Check your understanding:
1. In the family-history post below, how did the writer's paternal grandfather die?
2. Write a continuation of the family-history post below, picking up right after its final sentence.

-- Passage provided follows --

Friday, June 12, 2009
Alen was Poor All His Life. It Runs in the Family.
Why is it that some family characteristics are handed down from generation to generation and some are not?
For instance, red hair pops up in my family, often skipping generations. Some of my grandma’s brothers and sisters had it, but then it was only passed to one of my cousins. Yet, two others of my generation, not red heads, ended up with a red-headed child.
Then there’s the infamous “Bailey head” as my dad ( NOT a Bailey) called it. The Bailey head is a bit large. And the Bailey nose is a bit wide. I was fortunate to be blessed with both. I don’t know where my little “chest” came from, but my unhappy daughters are also the recipients of this diminutive trait. However, these are all just physical attributes.
Sometimes poverty does seem to “run in the family”, but not always. Not in our family, though, or at least it didn’t use to. My parents were poor, both having been raised by single mothers. My dad’s father died when Dad was four. He had a ruptured appendix and gangrene set in before he could get from out in the country to Atlanta for medical attention. My mom’s father deserted his family on the side of the road when she was just a babe in arms. So, both of my grandmothers were the sole providers for their family. I never knew my dad’s mom as she passed away just before I was born. But my Grandma Bryan I did know, yet I didn’t understand how hard she had worked all her life until I was an adult. She worked in textile factories, raised five children, and would never divorce or declare dead the man who left her.

-- Passage provided concluded --
-- Information follows --

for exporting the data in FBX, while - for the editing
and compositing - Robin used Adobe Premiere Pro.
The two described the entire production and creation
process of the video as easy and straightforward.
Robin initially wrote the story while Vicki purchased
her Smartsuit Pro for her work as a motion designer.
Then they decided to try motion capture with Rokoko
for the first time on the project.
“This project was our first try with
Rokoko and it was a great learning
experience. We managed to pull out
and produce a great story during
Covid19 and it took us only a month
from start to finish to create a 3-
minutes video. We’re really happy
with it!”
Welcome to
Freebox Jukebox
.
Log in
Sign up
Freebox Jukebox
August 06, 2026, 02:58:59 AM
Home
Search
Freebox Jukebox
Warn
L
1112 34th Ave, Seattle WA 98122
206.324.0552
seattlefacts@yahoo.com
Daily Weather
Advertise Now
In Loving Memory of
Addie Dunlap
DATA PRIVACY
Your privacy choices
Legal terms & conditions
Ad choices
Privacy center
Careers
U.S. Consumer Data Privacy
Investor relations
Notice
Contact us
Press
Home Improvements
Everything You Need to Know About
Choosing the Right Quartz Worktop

-- Information concluded --
-- Information follows --

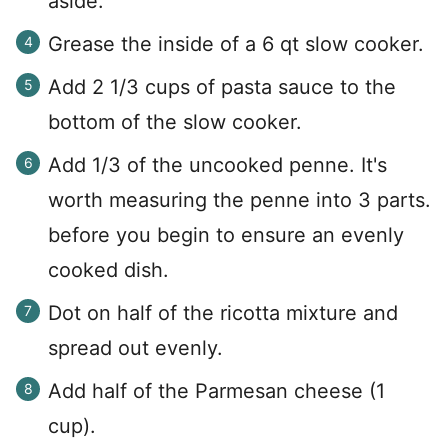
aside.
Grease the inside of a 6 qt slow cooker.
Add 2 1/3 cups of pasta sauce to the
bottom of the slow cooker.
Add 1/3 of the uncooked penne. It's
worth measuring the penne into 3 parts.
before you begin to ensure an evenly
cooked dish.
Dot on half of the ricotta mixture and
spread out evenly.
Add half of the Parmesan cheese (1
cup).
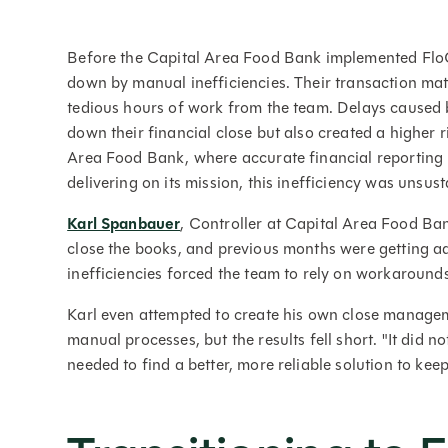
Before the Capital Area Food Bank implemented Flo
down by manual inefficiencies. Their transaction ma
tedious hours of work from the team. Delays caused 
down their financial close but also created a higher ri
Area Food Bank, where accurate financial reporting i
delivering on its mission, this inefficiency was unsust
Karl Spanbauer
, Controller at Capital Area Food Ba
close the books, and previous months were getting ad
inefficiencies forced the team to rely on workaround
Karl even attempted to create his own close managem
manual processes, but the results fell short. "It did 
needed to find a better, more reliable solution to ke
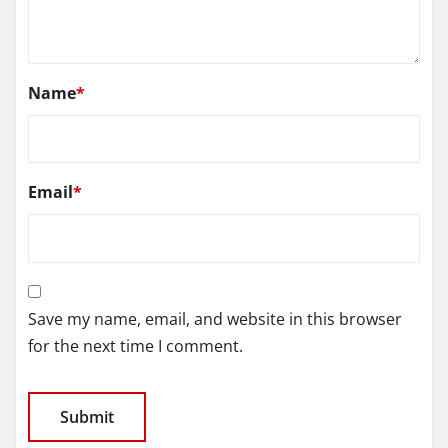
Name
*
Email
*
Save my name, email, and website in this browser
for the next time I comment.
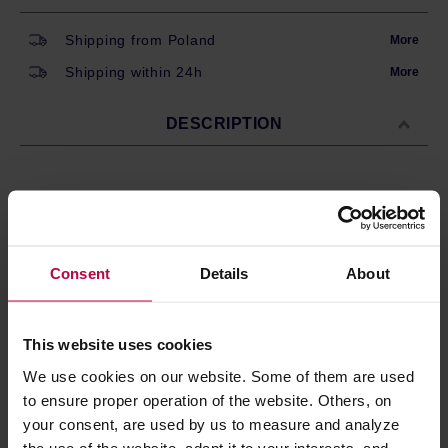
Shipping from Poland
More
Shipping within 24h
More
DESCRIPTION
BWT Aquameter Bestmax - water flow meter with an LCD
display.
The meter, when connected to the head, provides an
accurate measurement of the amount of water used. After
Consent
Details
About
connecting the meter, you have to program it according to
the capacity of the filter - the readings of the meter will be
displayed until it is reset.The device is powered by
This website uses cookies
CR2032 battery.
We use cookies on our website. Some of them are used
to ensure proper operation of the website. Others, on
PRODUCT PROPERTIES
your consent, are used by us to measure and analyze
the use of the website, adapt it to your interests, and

-- Information concluded --

Answers given:
1. He had a ruptured appendix, and gangrene set in before he could get from the country to Atlanta for medical attention.

2.
As a result, my parents knew what it was like to grow up without luxuries. They never went without food or clothes, but I know they often had very little. My dad would tell me about eating onion sandwiches. My mom was working and buying her own clothes on a $2.00–a-week plan when she was fourteen. They learned to work hard, make-do with little and do without a lot. As for myself, I never wanted for any necessities when I was growing up.
Dad worked hard to provide for us financially, allowing Mom to stay home and provide us with stability, security, and her time and talents. Their thrift allowed us to have a carefree childhood. We worked around the house to earn our allowance, but we were never worried about food or clothing.
We were very comfortable by the world’s standards. But, we were also rich in something that can’t be measured. That was the feeling of belonging to a family and to knowing home was a safe place of refuge. And love. We were rich in love. And love is one thing I want to continue to “run in the family”.